In his conversation with Nicholas Lemann, Dinesh D’Souza cites three people—David Duke, Mark Fuhrman, and Jared Taylor—as evidence that racism is still a problem in America. Everyone has heard of the first two, but who on earth is Jared Taylor?

I am the editor of a newsletter on race relations called American Renaissance . In 1994 I hosted a conference on the theme of “Race and American Civilization,” and Mr. D’Souza was one of many subscribers who attended. In The End of Racism he describes the conference in such lurid terms that at one point in the conversation Mr. Lemann remarks: “There’s a chilling scene in the book where you go to a racist group’s convention and they say all sorts of scary things.” Mr.
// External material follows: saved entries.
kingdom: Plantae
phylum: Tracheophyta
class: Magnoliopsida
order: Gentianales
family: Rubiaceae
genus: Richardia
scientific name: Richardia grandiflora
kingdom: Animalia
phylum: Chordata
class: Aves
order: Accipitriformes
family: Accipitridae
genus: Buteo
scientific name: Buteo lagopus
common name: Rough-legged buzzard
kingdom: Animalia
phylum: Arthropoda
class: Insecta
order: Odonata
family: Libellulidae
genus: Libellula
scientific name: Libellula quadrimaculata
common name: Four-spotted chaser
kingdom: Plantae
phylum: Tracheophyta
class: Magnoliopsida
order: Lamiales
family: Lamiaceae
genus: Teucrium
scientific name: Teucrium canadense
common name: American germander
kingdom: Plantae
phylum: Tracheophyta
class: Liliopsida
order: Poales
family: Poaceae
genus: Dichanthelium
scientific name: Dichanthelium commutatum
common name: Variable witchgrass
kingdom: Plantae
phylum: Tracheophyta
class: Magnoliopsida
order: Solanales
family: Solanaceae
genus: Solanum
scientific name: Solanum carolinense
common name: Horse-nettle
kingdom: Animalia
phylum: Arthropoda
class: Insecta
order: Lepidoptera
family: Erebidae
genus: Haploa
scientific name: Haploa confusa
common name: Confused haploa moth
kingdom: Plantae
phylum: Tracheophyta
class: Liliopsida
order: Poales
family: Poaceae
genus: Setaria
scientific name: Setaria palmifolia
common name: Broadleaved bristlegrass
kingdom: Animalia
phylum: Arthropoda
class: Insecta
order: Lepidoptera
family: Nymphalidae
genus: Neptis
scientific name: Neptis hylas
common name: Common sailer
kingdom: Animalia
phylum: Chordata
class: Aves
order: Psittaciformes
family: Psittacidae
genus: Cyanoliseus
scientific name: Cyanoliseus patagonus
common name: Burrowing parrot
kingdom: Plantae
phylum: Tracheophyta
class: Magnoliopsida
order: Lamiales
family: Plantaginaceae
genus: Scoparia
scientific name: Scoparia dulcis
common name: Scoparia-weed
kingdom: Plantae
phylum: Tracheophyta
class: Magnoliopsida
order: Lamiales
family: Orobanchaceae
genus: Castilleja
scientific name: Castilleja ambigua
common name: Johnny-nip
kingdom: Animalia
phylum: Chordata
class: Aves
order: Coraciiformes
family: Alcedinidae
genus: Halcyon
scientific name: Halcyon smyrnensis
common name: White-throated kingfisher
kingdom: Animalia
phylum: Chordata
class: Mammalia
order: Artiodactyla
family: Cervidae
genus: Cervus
Lemann did not know, because Mr. D’Souza did not write, that of the eleven speakers at the conference, two were syndicated columnists, four were Ph.D.s, one was a Jesuit priest, and four, including one orthodox rabbi, were Jews.

Why would Mr. D’Souza describe these people as if they were Klansmen? I suspect it is because he feared his book would attract charges of racism, which he wanted to deflect by pointing to others and saying, “They’re the racists; I’m a bold thinker.”

The trouble was that the views expressed at the conference were too similar to his own for him to report them accurately and then denounce them as “racist.” His account is therefore laughably misleading, but it is nothing compared with what he originally intended to publish. Fortunately, the speakers saw the book in galleys. Mr. D’Souza had invented passages from speeches (which were recorded) and had deliberately falsified “quotations” from American Renaissance —all in order to make us sound like “bigots.”

We wrote to his publisher. Although books were already in print, his falsehoods were so egregious that The Free Press took the extraordinary and very costly step of junking a good part of the first print run while Mr. D’Souza hurriedly made corrections.

Mr. D’Souza calls me a racist. In reply I would only point out that early in his journalistic career he earned the nickname Distort D’Newsa.